Look through the data below for the line with "table_cell [855, 464, 1036, 601]", and transcribe it exactly together with each line after it up to and including the line with "table_cell [149, 382, 412, 462]". Give nothing else.

--- DATA FOR THIS EXERCISE Enclosed Below ---

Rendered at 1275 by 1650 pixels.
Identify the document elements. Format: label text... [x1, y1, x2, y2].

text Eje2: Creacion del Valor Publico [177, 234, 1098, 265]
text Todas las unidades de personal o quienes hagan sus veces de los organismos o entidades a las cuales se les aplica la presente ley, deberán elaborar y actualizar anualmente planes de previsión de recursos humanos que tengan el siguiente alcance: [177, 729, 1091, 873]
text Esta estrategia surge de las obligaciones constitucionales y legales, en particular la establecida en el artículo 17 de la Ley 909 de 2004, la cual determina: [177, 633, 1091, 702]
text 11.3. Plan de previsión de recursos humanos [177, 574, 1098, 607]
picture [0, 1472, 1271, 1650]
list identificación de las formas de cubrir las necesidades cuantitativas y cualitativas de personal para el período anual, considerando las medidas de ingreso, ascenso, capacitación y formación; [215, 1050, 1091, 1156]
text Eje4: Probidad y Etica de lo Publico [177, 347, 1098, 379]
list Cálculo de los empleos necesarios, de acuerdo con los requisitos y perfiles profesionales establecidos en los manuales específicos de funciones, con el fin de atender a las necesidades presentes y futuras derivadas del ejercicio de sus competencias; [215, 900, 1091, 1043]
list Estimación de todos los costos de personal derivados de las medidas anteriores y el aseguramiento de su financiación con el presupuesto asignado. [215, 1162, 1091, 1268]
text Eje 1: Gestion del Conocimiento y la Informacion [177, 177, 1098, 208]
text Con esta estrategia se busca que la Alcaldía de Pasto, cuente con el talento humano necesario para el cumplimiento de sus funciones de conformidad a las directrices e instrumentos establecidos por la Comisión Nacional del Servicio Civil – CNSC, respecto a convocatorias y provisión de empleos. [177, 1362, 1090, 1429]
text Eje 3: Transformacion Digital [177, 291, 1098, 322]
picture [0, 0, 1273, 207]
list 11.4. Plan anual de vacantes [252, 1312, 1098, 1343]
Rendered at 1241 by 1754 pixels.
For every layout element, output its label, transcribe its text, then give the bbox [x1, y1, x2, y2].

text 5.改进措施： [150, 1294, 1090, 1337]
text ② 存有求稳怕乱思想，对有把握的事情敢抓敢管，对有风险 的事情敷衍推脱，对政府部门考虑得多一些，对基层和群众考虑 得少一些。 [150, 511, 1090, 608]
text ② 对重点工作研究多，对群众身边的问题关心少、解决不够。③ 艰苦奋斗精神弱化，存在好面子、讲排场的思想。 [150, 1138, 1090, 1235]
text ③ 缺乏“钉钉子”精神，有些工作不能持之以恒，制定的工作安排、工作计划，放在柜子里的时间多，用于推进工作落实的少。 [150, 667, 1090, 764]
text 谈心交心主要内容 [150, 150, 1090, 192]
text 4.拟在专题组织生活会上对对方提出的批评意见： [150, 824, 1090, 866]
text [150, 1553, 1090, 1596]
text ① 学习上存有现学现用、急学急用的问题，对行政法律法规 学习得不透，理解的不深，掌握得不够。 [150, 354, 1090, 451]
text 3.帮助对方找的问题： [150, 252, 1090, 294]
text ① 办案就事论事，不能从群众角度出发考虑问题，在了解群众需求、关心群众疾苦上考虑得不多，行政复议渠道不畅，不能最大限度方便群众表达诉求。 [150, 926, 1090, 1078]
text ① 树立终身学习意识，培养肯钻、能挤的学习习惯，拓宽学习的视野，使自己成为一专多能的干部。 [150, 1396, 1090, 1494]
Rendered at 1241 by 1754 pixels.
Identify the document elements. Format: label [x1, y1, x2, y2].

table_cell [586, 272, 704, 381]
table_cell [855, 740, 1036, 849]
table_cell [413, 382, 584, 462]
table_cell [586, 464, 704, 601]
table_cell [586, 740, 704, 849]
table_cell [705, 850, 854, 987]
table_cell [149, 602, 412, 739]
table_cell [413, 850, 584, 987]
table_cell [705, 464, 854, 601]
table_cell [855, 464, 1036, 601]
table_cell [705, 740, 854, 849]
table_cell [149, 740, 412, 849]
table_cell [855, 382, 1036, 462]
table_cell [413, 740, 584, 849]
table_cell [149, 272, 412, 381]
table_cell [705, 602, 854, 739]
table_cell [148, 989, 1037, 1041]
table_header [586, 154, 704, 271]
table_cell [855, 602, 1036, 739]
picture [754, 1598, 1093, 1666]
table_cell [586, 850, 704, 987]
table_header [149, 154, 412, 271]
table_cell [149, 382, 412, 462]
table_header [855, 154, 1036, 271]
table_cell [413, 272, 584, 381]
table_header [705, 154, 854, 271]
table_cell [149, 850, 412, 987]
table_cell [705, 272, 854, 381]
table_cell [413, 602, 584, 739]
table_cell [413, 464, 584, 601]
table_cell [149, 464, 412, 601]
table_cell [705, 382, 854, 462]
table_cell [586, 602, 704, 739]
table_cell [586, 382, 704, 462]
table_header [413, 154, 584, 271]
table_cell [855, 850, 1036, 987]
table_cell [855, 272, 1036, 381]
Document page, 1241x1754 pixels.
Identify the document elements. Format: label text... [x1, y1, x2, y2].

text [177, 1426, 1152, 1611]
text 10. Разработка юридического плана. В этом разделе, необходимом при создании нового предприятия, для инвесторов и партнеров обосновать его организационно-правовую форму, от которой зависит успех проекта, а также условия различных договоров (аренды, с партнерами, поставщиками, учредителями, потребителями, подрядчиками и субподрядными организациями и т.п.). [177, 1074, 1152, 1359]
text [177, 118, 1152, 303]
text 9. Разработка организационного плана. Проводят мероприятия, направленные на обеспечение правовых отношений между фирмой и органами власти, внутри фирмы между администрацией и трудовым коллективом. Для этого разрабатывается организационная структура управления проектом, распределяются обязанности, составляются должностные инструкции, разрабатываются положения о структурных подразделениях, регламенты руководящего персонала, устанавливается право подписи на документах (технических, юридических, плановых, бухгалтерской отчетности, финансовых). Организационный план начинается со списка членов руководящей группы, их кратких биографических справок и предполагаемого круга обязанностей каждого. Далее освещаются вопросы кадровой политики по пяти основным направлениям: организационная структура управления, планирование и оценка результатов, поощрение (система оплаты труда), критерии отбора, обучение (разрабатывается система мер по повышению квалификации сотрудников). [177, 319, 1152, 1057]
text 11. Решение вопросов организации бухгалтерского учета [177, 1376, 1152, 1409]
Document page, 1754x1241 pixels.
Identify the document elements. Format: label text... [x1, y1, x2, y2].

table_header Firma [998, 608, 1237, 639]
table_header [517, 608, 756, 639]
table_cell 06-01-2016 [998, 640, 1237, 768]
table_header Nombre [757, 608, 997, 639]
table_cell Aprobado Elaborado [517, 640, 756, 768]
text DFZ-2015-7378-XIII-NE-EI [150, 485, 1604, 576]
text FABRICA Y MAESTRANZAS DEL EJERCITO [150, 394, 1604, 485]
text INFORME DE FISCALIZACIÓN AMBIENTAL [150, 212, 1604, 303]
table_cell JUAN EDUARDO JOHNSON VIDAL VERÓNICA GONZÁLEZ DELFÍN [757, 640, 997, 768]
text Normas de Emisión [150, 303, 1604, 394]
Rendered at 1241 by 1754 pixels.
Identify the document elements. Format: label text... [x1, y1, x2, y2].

--- End of Enclosed DATA FOR THIS EXERCISE ---

SOLUTION TO THIS PROBLEM »
table_cell [855, 464, 1036, 601]
table_cell [705, 740, 854, 849]
table_cell [149, 740, 412, 849]
table_cell [855, 382, 1036, 462]
table_cell [413, 740, 584, 849]
table_cell [149, 272, 412, 381]
table_cell [705, 602, 854, 739]
table_cell [148, 989, 1037, 1041]
table_header [586, 154, 704, 271]
table_cell [855, 602, 1036, 739]
picture [754, 1598, 1093, 1666]
table_cell [586, 850, 704, 987]
table_header [149, 154, 412, 271]
table_cell [149, 382, 412, 462]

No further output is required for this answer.